Actusf : Comment avez-vous construit votre récit ? Vos personnages ont-ils suivi le chemin que vous aviez prévu ? Je pense bien entendu à Jonathan, Sasha et Brahim, mais également à Marylou.
Morgane Caussarieu : Pour la plupart, oui, car je ne m'embarque pas dans un roman sans un synopsis précis établi à l'avance. Ça me permet d'avoir une histoire plus solide. Mais j'avoue que le personnage de Marylou a beaucoup évolué au fil des versions et des corrections. Au départ elle était juste une mère trop possessive. Ses différentes spécificités se sont imposées à moi plus tard, et ont été rajoutées au fil de mes relectures et de celles de mes bêta-lecteurs et éditeur, pour faire le personnage paradoxal et torturé qu'elle est aujourd'hui.
Actusf : Avec Vertèbres, aviez-vous envie d’aborder des sujets en particulier ? Lesquels ? L’horreur animale vs l’horreur humaine ? Ou est-ce juste un récit pour le plaisir.

Travail demandé: Rédigez la suite de l'entretien avec Morgane Caussarieu sur Vertèbres, s'il vous plaît, en commençant juste après la dernière question d'Actusf.

Supports fournis:

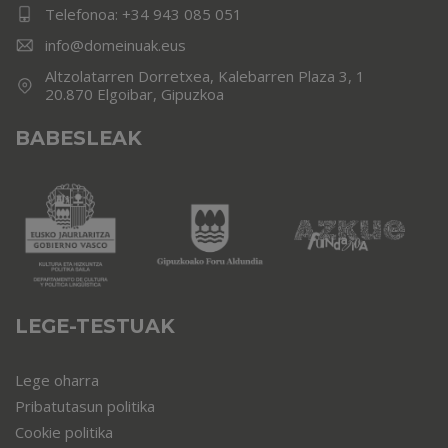
Telefonoa:
+34 943 085 051
info@domeinuak.eus
Altzolatarren Dorretxea, Kalebarren Plaza 3, 1
20.870 Elgoibar, Gipuzkoa
BABESLEAK
LEGE-TESTUAK
Lege oharra
Pribatutasun politika
Cookie politika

Réponse rédigée:
Morgane Caussarieu : Quelque part, tous mes romans, même les plus dérangeants, sont pour le plaisir, car il me plaît de les écrire. Mais sur Vertèbres, il me tenait à cœur d'évoquer ce thème fort qu'est la transidentité et qui m'a plus ou moins touché à un moment de ma vie. Je voulais aussi parler de ma peur de la maternité, de ma peur de faire tout mal, si jamais je deviens mère un jour. Marylou est tout ce qu'une mère ne devrait pas être, elle cristallise le pire du pire, c'est un vrai cauchemar, cette femme.
Et je développe encore une fois dans Vertèbres cette idée lancée avec Dans les veines et développée au fil de beaucoup de mes romans, que les plus monstrueux ne sont pas toujours ceux que l'on croit. Que l'être humain est un monstre pire que le monstre.
Actusf : Quelles ont été vos sources d’inspiration ?
Morgane Caussarieu : La bande son de Vertèbres ce sont des slogans de pub, la chanson « Mélissa, non ne pleure pas » des Minikeums, et les tubes de Roch Voisine et Lara Fabian qu'écoute Marylou. Je ne sais pas si c'est une inspiration, ce n'est évidemment pas ce que j'écoute en boucle, mais ça donne le ton kitsch et décalé. Je ne pense pas avoir eu de vrai inspiration musicale pour ce roman.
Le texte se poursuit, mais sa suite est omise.